Часа через три, уже перед самым закатом – выдохшиеся и вконец обессиленные – мы вышли к началу поймы со стороны Кайтоя. Хусейн свернул на неприметную для меня тропинку и повел нас напрямую в сторону реки. Скоро начался слоновник, и мы шли в нем, как в высоком камыше – ничего не видя вокруг и не зная, куда идем. Тропинка едва проглядывалась, и в тех местах, где слоновник сменялся влажной травой вдоль мелких болотин, проступающих со стороны леса, Хусейн прыгал с кочки на кочку – чтобы не ступить ногой на какую-нибудь змею. Следом за ним прыгали и мы – и как у нас хватало сил на эти диковинные скачки и подпрыгивания, не знаю. Через некоторое время, которое показалось мне бесконечностью, мы неожиданно вышли прямо к вагончику. Радости моих попутчиков не было предела, и, устремившись к цистерне с водой, они с такой жадностью припали ртами к толстому шлангу, что было ясно: пока не высосут все, подходить к ним опасно.
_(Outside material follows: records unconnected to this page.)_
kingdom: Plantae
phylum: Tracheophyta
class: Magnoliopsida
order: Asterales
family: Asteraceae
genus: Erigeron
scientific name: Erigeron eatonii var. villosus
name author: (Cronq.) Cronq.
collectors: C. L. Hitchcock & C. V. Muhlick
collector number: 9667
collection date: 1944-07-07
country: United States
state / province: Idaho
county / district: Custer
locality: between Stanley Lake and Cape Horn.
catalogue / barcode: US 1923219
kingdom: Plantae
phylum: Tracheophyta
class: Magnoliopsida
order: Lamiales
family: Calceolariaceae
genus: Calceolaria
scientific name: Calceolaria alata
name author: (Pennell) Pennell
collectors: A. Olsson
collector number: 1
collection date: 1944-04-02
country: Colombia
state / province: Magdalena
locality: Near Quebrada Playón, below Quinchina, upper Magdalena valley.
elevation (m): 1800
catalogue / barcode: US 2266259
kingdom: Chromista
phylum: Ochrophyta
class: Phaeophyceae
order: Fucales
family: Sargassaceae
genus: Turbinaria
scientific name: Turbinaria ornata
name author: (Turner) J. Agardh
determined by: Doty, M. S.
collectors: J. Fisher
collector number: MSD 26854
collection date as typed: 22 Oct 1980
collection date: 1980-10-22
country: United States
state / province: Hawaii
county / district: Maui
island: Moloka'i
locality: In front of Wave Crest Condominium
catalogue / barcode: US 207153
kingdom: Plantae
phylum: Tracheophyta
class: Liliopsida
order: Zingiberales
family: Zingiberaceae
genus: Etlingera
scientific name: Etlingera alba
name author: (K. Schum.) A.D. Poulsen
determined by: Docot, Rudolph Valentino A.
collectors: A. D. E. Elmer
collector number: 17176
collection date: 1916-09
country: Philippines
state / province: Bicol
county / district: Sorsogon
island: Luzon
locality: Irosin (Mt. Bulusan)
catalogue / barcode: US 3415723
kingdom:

Вторая машина геологов – со станком – стояла чуть поодаль.

Я поднялся в вагончик, раздумывая, что же могло случиться у геологов, если вторая машина стоит на месте. Прошел внутрь – и оторопел: на нижней койке лежал Гаврилов и читал какой-то журнал.

-Сломалась машина, что ли? – Слова пробулькали в моем горле, как в испорченном водопроводном кране. – Что-нибудь с техникой?

Он даже не посмотрел в мою сторону.

-Что случилось-то? – спросил я. – Машина стоит под окном – почему не прислал на подмогу?

Коля повернул ко мне голову, посмотрел на дверь.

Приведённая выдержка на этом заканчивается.